Exegetical extras: the SuperJesus

Exegetical extras are interesting facts about or alternative interpretations of a particular Scripture passage. They’re here for interest value or to stretch our thinking… Exegetical extras will be posted whenever I come across something interesting.

When you think about the story of Jesus as a boy in the temple, it’s pretty amazing (see Luke 2:41-52) even for a mature 12 year old! But it’s the only story we get about Jesus between birth and the age of thirty. Other than that – silence. This led to a trend in the third and fourth centuries of making up “gospels” about Jesus’ boyhood – a bit like fan fiction. Some of these are quite hilarious.

For example, there’s the Arabic Gospel of the Infancy. It rewrites the story in Luke 2 so that the boy Jesus is lecturing (not listening to and questioning!) the religious leaders on the Law, the mysteries of the Prophets, astronomy, medicine, physics and metaphysics. Take a look:

Inf 51-52: And a philosopher who was there present, a skilful astronomer, asked the Lord Jesus whether He had studied astronomy. And the Lord Jesus answered him, and explained the number of the spheres, and of the heavenly bodies, their natures and operations; their opposition; their aspect, triangular, square, and sextile; their course, direct and retrograde; the twenty-fourths, and sixtieths of twenty-fourths; and other things beyond the reach of reason. There was also among those philosophers one very skilled in treating of natural science, and he asked the Lord Jesus whether He had studied medicine. And He, in reply, explained to him physics and metaphysics, hyperphysics and hypophysics, the powers likewise and humours of the body, and the effects of the same; also the number of members and bones, of veins, arteries, and nerves…

This pseudo-gospel also claims to record Jesus’ first words, as a new-born baby no less:

Inf 1. ‘when He was lying in His cradle said to Mary His mother: I am Jesus, the Son of God, the Logos, whom thou hast brought forth, as the Angel Gabriel announced to thee; and my Father has sent me for the salvation of the world.’

If I were Mary, I’d be saying ‘right, well that means you can feed yourself at 2am from now on’.

SuperJesusIt’s not the only story of Jesus as a child, however. In the centuries after the gospels were written, dozens of stories circulated – clearly speculation over how the son of God would have behaved growing up. Most of them are pretty wild…showing Jesus as a sort of ‘SuperBoy’, flying around, performing miracles, putting his teachers to shame, and punishing his parents’ neighbours when they were evil. One story has him putting strips cloth in a vat of purple dye and pulling out different colours each time – like a bad Vegas magic show.

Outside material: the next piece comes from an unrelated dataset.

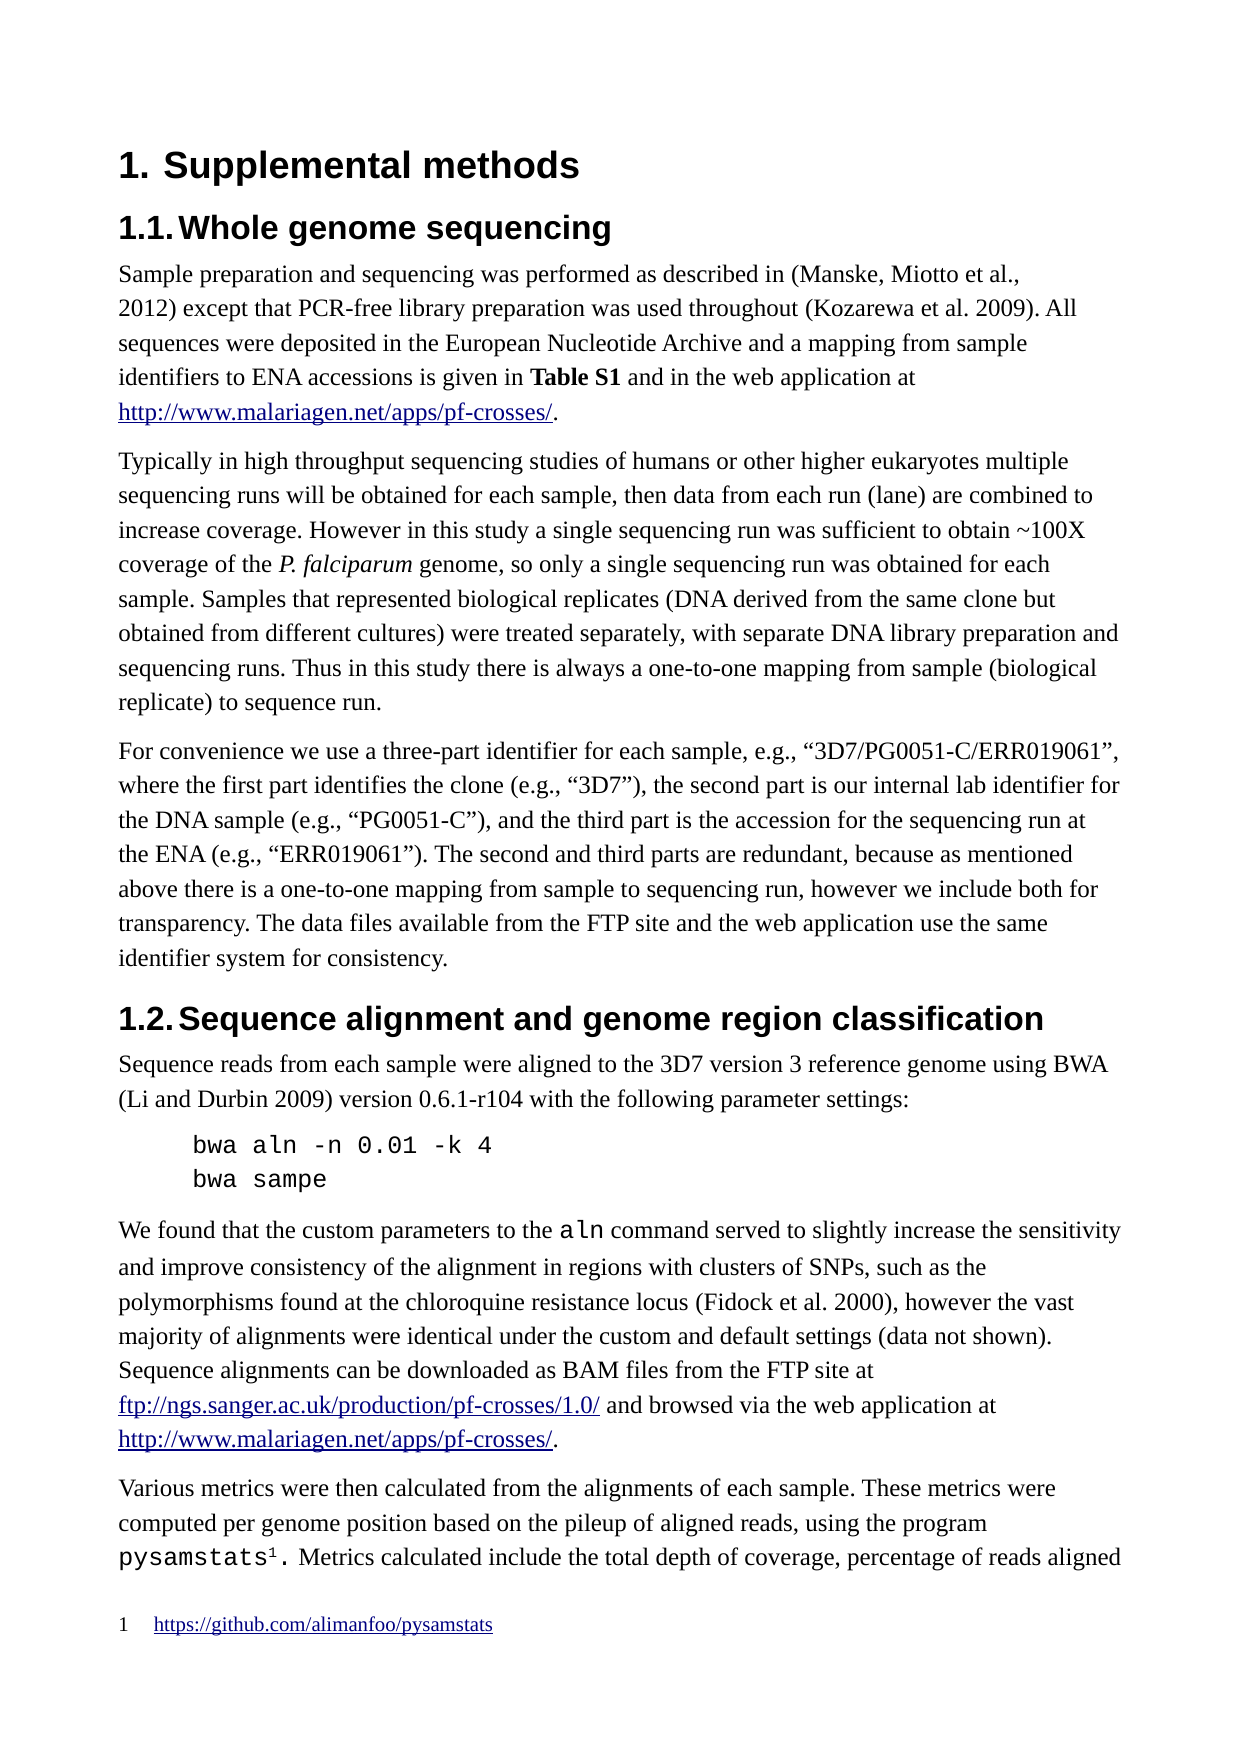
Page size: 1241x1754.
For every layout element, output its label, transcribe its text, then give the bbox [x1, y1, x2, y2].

Another has him stretching a piece of wood for his father in the workshop so it would fit the bed they were building (see The Passion of the Christ).

My favourite is this one, from Thomas’ Gospel of Infancy:

The son of Annas the scholar, standing there with Jesus, took a willow branch and drained the water Jesus had collected. Jesus, however, saw what had happened and became angry, saying to him, “Curse you, you irreverent fool! What harm did the ponds of water do to you? From this moment you, too, will dry up like a tree, and you’ll never produce leaves or root or bear fruit.” In an instant the boy had completely withered away. …The parents of the boy who had withered away picked him up and were carrying him out, sad because he was so young. And they came to Joseph and accused him: “It’s your fault – your boy did this.”

It’s clear that the writers of these alleged gospels thought that no-one ever took Jesus’ lunch money…and lived.

I don’t know if you ever speculate on what Jesus would have been like as a kid. Can you imagine being in his class at school? You’d feel sorry for the poor teacher.

‘Can someone other than Jesus answer this question…’

‘If you’re eating lollies in class, Jesus, I hope you brought enough for everyone!’  Yep , 5 redskins and 2 chupa-chups – that should just about do it.

‘Who do you think you are, God’s gift to humanity?’

But we don’t get any of that in the gospels. It’s a testament to the authenticity of Luke’s Jesus-as-a-boy-in-the-temple story that it isn’t over-the-top like many of the others from later centuries; that it isn’t a particularly miraculous event as was common in these kind of stories about famous people in Graeco-Roman writings. It’s yet another pointer to the authenticity of the gospel accounts, that they resisted this temptation.